Work task>
Pictures in the entries below are excluded; copy only the lines from the one containing "Significado de Península" to the one containing "Sanat Tarihi (Uzaktan", both included.

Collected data
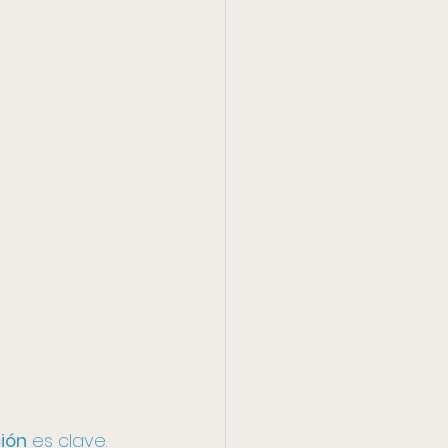
ión
 es clave. 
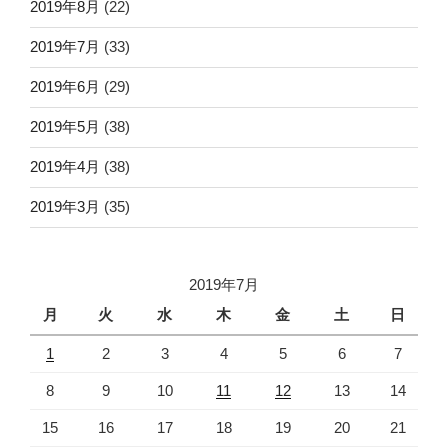
2019年8月
(22)
2019年7月
(33)
2019年6月
(29)
2019年5月
(38)
2019年4月
(38)
2019年3月
(35)
2019年7月
月
火
水
木
金
土
日
1
2
3
4
5
6
7
8
9
10
11
12
13
14
15
16
17
18
19
20
21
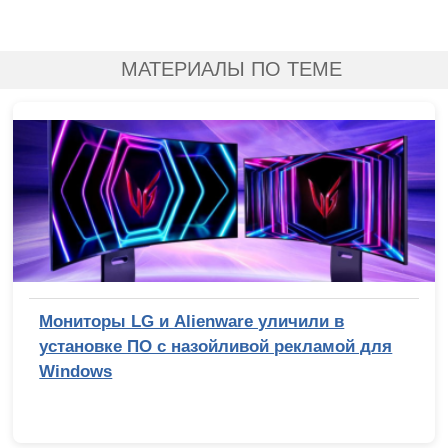
МАТЕРИАЛЫ ПО ТЕМЕ
Мониторы LG и Alienware уличили в
установке ПО с назойливой рекламой для
Windows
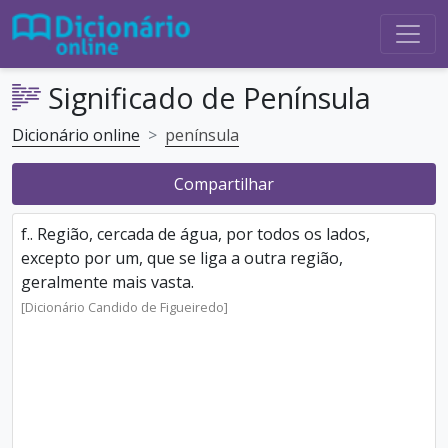
Significado de Península
Dicionário online
península
Compartilhar
f.. Região, cercada de água, por todos os lados,
excepto por um, que se liga a outra região,
geralmente mais vasta.
[Dicionário Candido de Figueiredo]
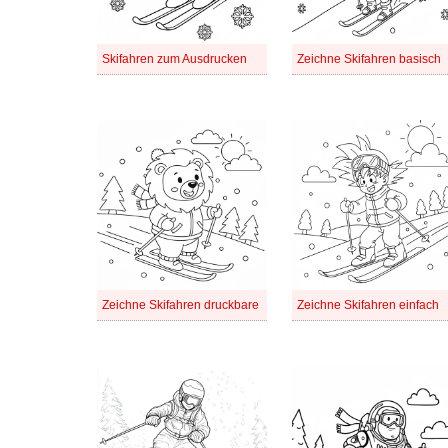
Skifahren zum Ausdrucken
Zeichne Skifahren basisch
Zeichne Skifahren druckbare
Zeichne Skifahren einfach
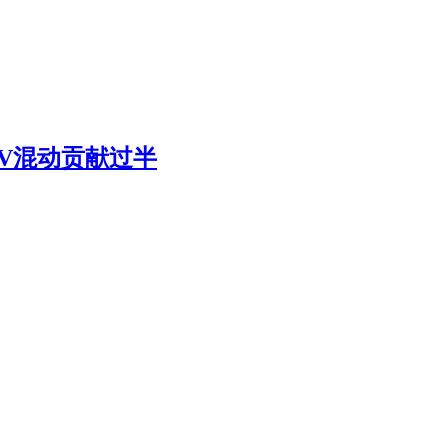
-V混动贡献过半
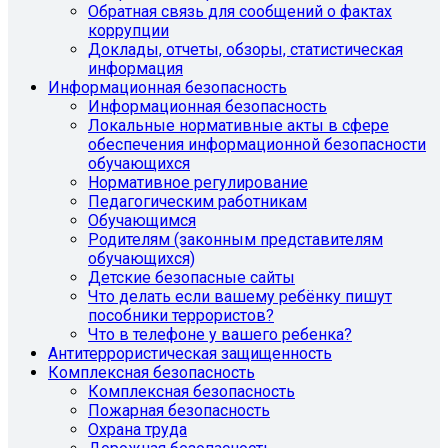
Обратная связь для сообщений о фактах
коррупции
Доклады, отчеты, обзоры, статистическая
информация
Информационная безопасность
Информационная безопасность
Локальные нормативные акты в сфере
обеспечения информационной безопасности
обучающихся
Нормативное регулирование
Педагогическим работникам
Обучающимся
Родителям (законным представителям
обучающихся)
Детские безопасные сайты
Что делать если вашему ребёнку пишут
пособники террористов?
Что в телефоне у вашего ребенка?
Антитеррористическая защищенность
Комплексная безопасность
Комплексная безопасность
Пожарная безопасность
Охрана труда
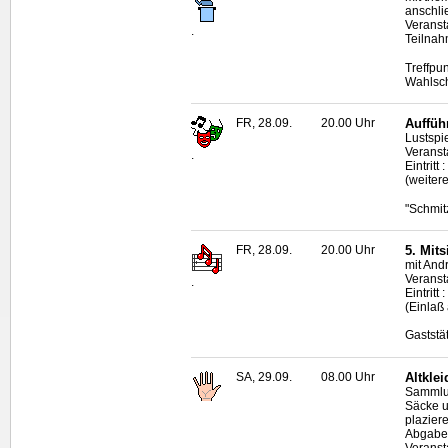
anschli
Veranst
.
Teilnah
Treffpu
Wahlsc
FR, 28.09.
20.00 Uhr
Auffüh
Lustspi
Veranst
.
Eintritt
(weiter
"Schmitz
FR, 28.09.
20.00 Uhr
5. Mit
mit And
Veranst
.
Eintritt
(Einlaß
Gaststä
SA, 29.09.
08.00 Uhr
Altkle
Sammlun
Säcke u
plazier
Abgabe-
Veranst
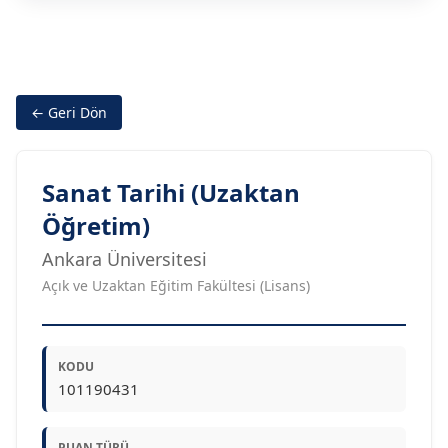
← Geri Dön
Sanat Tarihi (Uzaktan
Öğretim)
Ankara Üniversitesi
Açık ve Uzaktan Eğitim Fakültesi (Lisans)
KODU
101190431
PUAN TÜRÜ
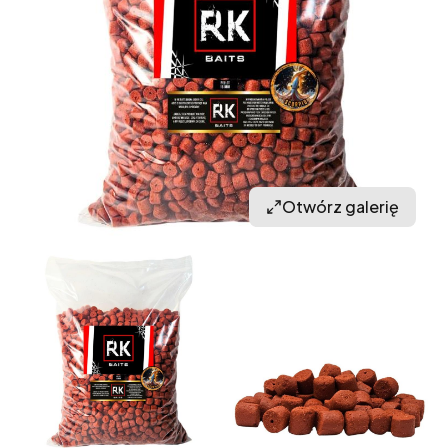
Otwórz galerię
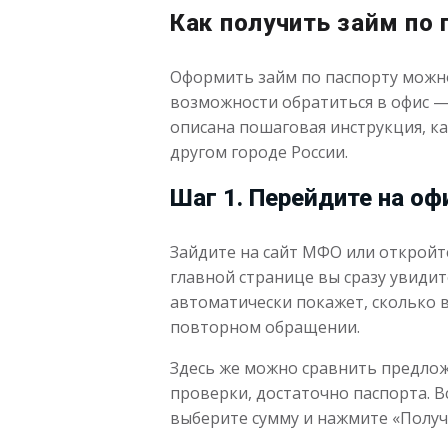
Как получить займ по 
Оформить займ по паспорту можно 
возможности обратиться в офис — 
описана пошаговая инструкция, ка
другом городе России.
Шаг 1. Перейдите на о
Зайдите на сайт МФО или откройт
главной странице вы сразу увидит
автоматически покажет, сколько в
повторном обращении.
Здесь же можно сравнить предложе
проверки, достаточно паспорта. В
выберите сумму и нажмите «Получ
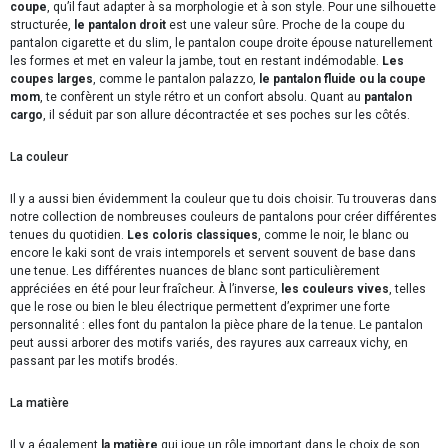
coupe
, qu’il faut adapter à sa morphologie et à son style. Pour une silhouette
structurée,
le pantalon droit
est une valeur sûre. Proche de la coupe du
pantalon cigarette et du slim, le pantalon coupe droite épouse naturellement
les formes et met en valeur la jambe, tout en restant indémodable.
Les
coupes larges
, comme le pantalon palazzo,
le pantalon fluide ou la coupe
mom
, te confèrent un style rétro et un confort absolu. Quant au
pantalon
cargo
, il séduit par son allure décontractée et ses poches sur les côtés.
La couleur
Il y a aussi bien évidemment la couleur que tu dois choisir. Tu trouveras dans
notre collection de nombreuses couleurs de pantalons pour créer différentes
tenues du quotidien.
Les coloris classiques
, comme le noir, le blanc ou
encore le kaki sont de vrais intemporels et servent souvent de base dans
une tenue. Les différentes nuances de blanc sont particulièrement
appréciées en été pour leur fraîcheur. À l’inverse,
les couleurs vives
, telles
que le rose ou bien le bleu électrique permettent d’exprimer une forte
personnalité : elles font du pantalon la pièce phare de la tenue. Le pantalon
peut aussi arborer des motifs variés, des rayures aux carreaux vichy, en
passant par les motifs brodés.
La matière
Il y a également
la matière
qui joue un rôle important dans le choix de son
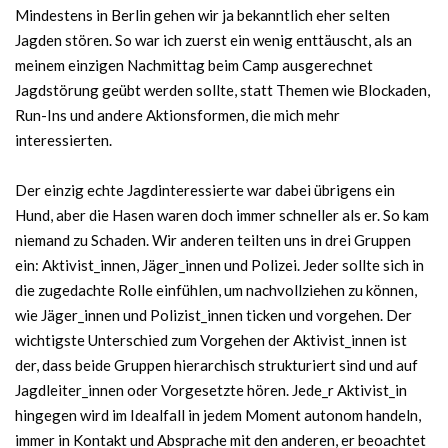
Mindestens in Berlin gehen wir ja bekanntlich eher selten
Jagden stören. So war ich zuerst ein wenig enttäuscht, als an
meinem einzigen Nachmittag beim Camp ausgerechnet
Jagdstörung geübt werden sollte, statt Themen wie Blockaden,
Run-Ins und andere Aktionsformen, die mich mehr
interessierten.
Der einzig echte Jagdinteressierte war dabei übrigens ein
Hund, aber die Hasen waren doch immer schneller als er. So kam
niemand zu Schaden. Wir anderen teilten uns in drei Gruppen
ein: Aktivist_innen, Jäger_innen und Polizei. Jeder sollte sich in
die zugedachte Rolle einfühlen, um nachvollziehen zu können,
wie Jäger_innen und Polizist_innen ticken und vorgehen. Der
wichtigste Unterschied zum Vorgehen der Aktivist_innen ist
der, dass beide Gruppen hierarchisch strukturiert sind und auf
Jagdleiter_innen oder Vorgesetzte hören. Jede_r Aktivist_in
hingegen wird im Idealfall in jedem Moment autonom handeln,
immer in Kontakt und Absprache mit den anderen, er beoachtet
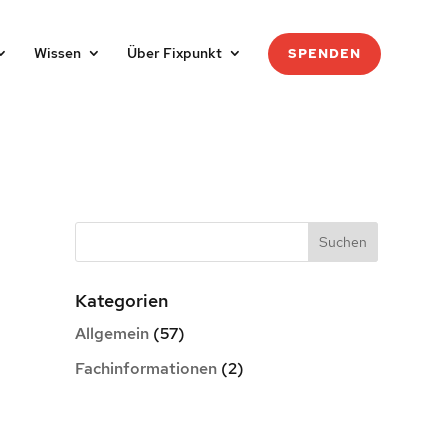
Wissen
Über Fixpunkt
SPENDEN
Kategorien
Allgemein
(57)
Fachinformationen
(2)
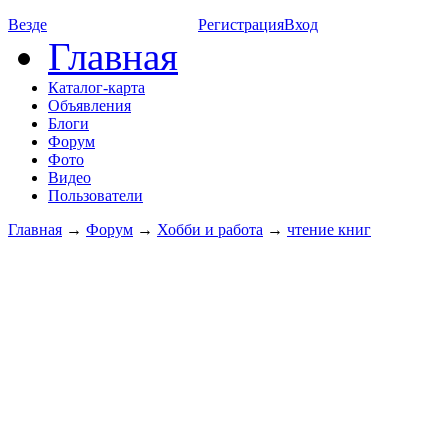
Везде
Регистрация
Вход
Главная
Каталог-карта
Объявления
Блоги
Форум
Фото
Видео
Пользователи
Главная
→
Форум
→
Хобби и работа
→
чтение книг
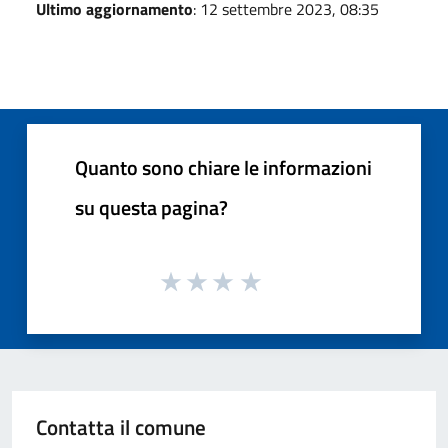
Ultimo aggiornamento
: 12 settembre 2023, 08:35
Quanto sono chiare le informazioni
su questa pagina?
Contatta il comune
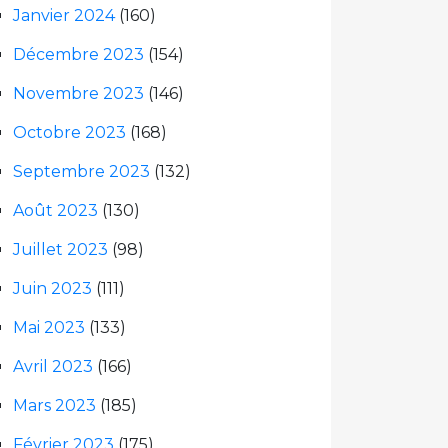
Janvier 2024
(160)
Décembre 2023
(154)
Novembre 2023
(146)
Octobre 2023
(168)
Septembre 2023
(132)
Août 2023
(130)
Juillet 2023
(98)
Juin 2023
(111)
Mai 2023
(133)
Avril 2023
(166)
Mars 2023
(185)
Février 2023
(175)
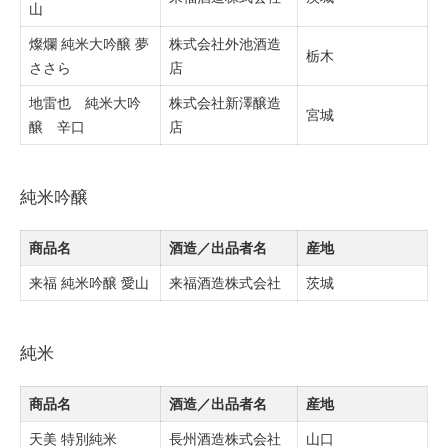
山
燦爛 純米大吟醸 夢
株式会社外池酒造
栃木
ささら
店
地雷也 純米大吟
株式会社新澤醸造
宮城
醸 辛口
店
純米吟醸
商品名
酒造／出品者名
産地
来福 純米吟醸 愛山
来福酒造株式会社
茨城
純米
商品名
酒造／出品者名
産地
天美 特別純米
長州酒造株式会社
山口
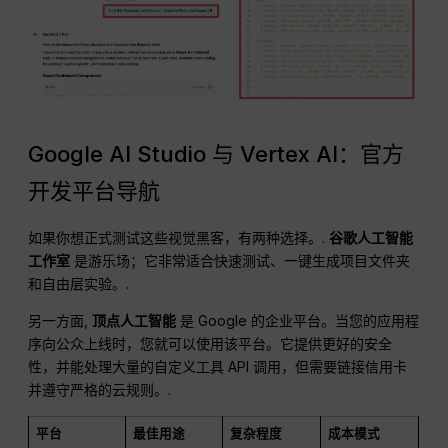
Google AI Studio 与 Vertex AI：官方
开发平台导航
如果你想正式测试这些视觉黑客，有两种选择。.
谷歌人工智能
工作室
是游乐场；它非常适合快速测试、一键生成项目文件夹
和自由层实验。.
另一方面,
顶点人工智能
是 Google 的企业平台。当您的应用程
序向公众上线时，您就可以使用该平台。它提供更好的安全
性，并能处理大量的自定义工具 API 调用，但需要链接信用卡
并遵守严格的云规则。.
平台
最佳用途
复杂程度
成本模式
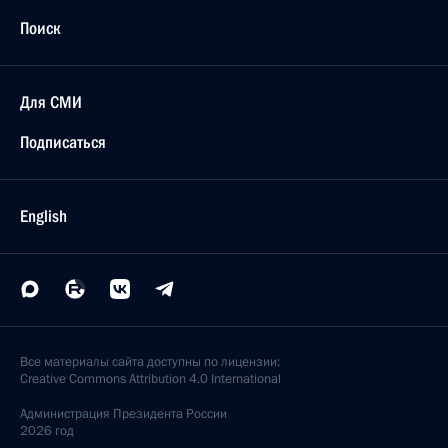
Поиск
Для СМИ
Подписаться
English
Все материалы сайта доступны по лицензии:
Creative Commons Attribution 4.0 International
Администрация
Президента России
2026 год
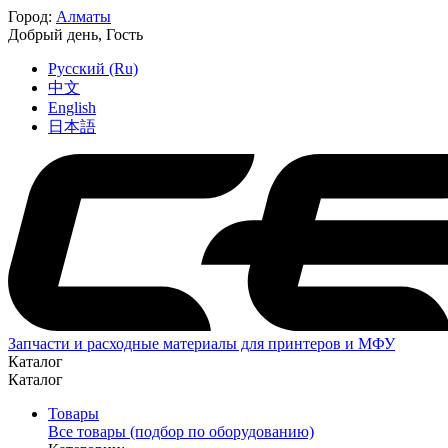
Город:
Алматы
Добрый день,
Гость
Русский (Ru)
中文
English
日本語
Запчасти и расходные материалы для принтеров и МФУ
Каталог
Каталог
Товары
Все товары (подбор по оборудованию)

Exercise result>
Significado de Península
Dicionário online
península
Compartilhar
f.. Região, cercada de água, por todos os lados,
excepto por um, que se liga a outra região,
geralmente mais vasta.
[Dicionário Candido de Figueiredo]
Skifahren zum Ausdrucken
Zeichne Skifahren basisch
Zeichne Skifahren druckbare
Zeichne Skifahren einfach
-V混动贡献过半
Обратная связь для сообщений о фактах
коррупции
Доклады, отчеты, обзоры, статистическая
информация
Информационная безопасность
Информационная безопасность
Локальные нормативные акты в сфере
обеспечения информационной безопасности
обучающихся
Нормативное регулирование
Педагогическим работникам
Обучающимся
Родителям (законным представителям
обучающихся)
Детские безопасные сайты
Что делать если вашему ребёнку пишут
пособники террористов?
Что в телефоне у вашего ребенка?
Антитеррористическая защищенность
Комплексная безопасность
Комплексная безопасность
Пожарная безопасность
Охрана труда
anschli
Veranst
.
Teilnah
Treffpu
Wahlsc
FR, 28.09.
20.00 Uhr
Auffüh
Lustspi
Veranst
.
Eintritt
(weiter
"Schmitz
FR, 28.09.
20.00 Uhr
5. Mit
mit And
Veranst
.
Eintritt
(Einlaß
Gaststä
SA, 29.09.
08.00 Uhr
Altkle
Sammlun
Säcke u
plazier
Abgabe-
Veranst
← Geri Dön
Sanat Tarihi (Uzaktan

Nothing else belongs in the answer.